Markets, Liquidity Concerns Roil Industry
Thursday, September 18, 2008
Market turbulence continued to ripple through the energy industry yesterday.
Constellation Energy Group, parent of Maryland's biggest utility, was said by a key analyst to be at an "advanced stage" in talks to sell part or all of the company after it came under pressure to boost liquidity for its energy-trading business.
Ethanol giant VeraSun lost three-quarters of its already deeply depressed stock value after saying it would lose up to $103 million in the third quarter because it made bad hedging bets on corn.
And leading oil price bull Goldman Sachs slashed its forecasts for the next few months. Less than one month after it reiterated a target of $149 a barrel by yearend, Goldman Sachs said the financial crisis and global economic slowdown could push prices down to $75.
Constellation Energy, one of the country's top generators of electricity and the parent of Baltimore Gas & Electric, is facing a crisis of confidence over the liquidity needs of its trading arm, which until this year was a profitable and rapidly growing business. The company issued a statement saying it was in "active discussions with potential strategic partners" and had retained advisers from Morgan Stanley and UBS.
Standard & Poor's issued a report saying, "These strategic options include an outright sale of Constellation, which management has informed us is at an advanced stage." Maryland Gov. Martin O'Malley's office later said that state regulators would have to approve a sale if it included BGE.
Constellation's stock has lost half its value in the past two days and 70 percent of its value since July 31. Its market capitalization yesterday was $5.5 billion.
Constellation officials did not return calls for comment.
In early August, Constellation disclosed that if its credit rating were downgraded, the company would need $3.3 billion in collateral. That was about $1 billion more than it had previously said would be needed. While the revision had no immediate financial impact, it damaged investor and lender confidence.
"It was seen more as a lapse in risk management," said Aneesh Prabhu, an analyst at S&P, which lowered its credit rating for Constellation to "BBB" on Aug. 13.
He said crumbling confidence had prompted a small number of counterparties on London's ICE exchange to already cut off business with Constellation. Though they were not significant in amount, Prabhu said "once it starts, it can certainly snowball."

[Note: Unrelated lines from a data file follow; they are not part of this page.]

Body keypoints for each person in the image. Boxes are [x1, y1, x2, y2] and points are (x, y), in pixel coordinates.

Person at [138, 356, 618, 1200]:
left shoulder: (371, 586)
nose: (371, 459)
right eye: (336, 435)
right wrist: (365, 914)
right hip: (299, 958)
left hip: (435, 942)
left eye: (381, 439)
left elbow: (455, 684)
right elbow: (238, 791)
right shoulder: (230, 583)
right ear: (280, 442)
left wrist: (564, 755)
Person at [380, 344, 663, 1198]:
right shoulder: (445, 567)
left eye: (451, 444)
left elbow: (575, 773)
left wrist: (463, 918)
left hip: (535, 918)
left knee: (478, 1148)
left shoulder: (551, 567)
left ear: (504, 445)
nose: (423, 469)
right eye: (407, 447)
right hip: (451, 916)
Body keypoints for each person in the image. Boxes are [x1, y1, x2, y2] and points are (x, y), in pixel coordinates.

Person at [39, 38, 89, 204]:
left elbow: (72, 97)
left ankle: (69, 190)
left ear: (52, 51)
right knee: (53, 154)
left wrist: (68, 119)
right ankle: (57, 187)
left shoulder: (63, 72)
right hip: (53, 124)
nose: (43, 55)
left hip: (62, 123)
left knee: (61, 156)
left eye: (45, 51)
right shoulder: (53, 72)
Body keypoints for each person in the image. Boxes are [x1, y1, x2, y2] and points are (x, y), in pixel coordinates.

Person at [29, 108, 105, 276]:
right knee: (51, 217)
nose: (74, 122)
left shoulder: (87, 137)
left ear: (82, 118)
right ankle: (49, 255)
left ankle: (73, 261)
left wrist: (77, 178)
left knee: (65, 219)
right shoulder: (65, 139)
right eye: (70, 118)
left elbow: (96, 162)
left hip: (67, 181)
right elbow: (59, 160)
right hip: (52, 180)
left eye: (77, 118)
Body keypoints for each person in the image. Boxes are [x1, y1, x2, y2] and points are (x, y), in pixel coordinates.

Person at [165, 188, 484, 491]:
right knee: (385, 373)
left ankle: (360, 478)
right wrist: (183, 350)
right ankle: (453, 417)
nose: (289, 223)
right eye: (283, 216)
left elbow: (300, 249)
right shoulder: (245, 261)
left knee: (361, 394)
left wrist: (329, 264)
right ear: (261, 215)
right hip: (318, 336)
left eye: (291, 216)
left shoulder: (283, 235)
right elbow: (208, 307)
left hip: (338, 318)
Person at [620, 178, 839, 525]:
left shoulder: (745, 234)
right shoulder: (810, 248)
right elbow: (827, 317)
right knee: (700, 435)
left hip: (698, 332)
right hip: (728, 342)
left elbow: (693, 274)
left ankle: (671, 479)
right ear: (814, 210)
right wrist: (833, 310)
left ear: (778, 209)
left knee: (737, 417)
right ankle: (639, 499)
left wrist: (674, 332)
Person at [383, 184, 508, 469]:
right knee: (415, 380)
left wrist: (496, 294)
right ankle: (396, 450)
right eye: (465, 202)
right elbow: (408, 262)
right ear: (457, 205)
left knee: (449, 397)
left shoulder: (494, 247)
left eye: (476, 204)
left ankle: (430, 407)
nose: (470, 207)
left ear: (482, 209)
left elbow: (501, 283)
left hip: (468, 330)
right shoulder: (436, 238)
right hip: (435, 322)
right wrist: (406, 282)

Analysts said there were concerns that a $2 billion credit line that Constellation had negotiated but not closed with Royal Bank of Scotland and Union Bank of Switzerland would fall through. But Constellation said yesterday that the credit line was intact. S&P's report said the rating agency had separately contacted the banks, which said they would provide the credit even if an effort to syndicate the loan to other institutions failed, a much greater possibility in the current financial climate.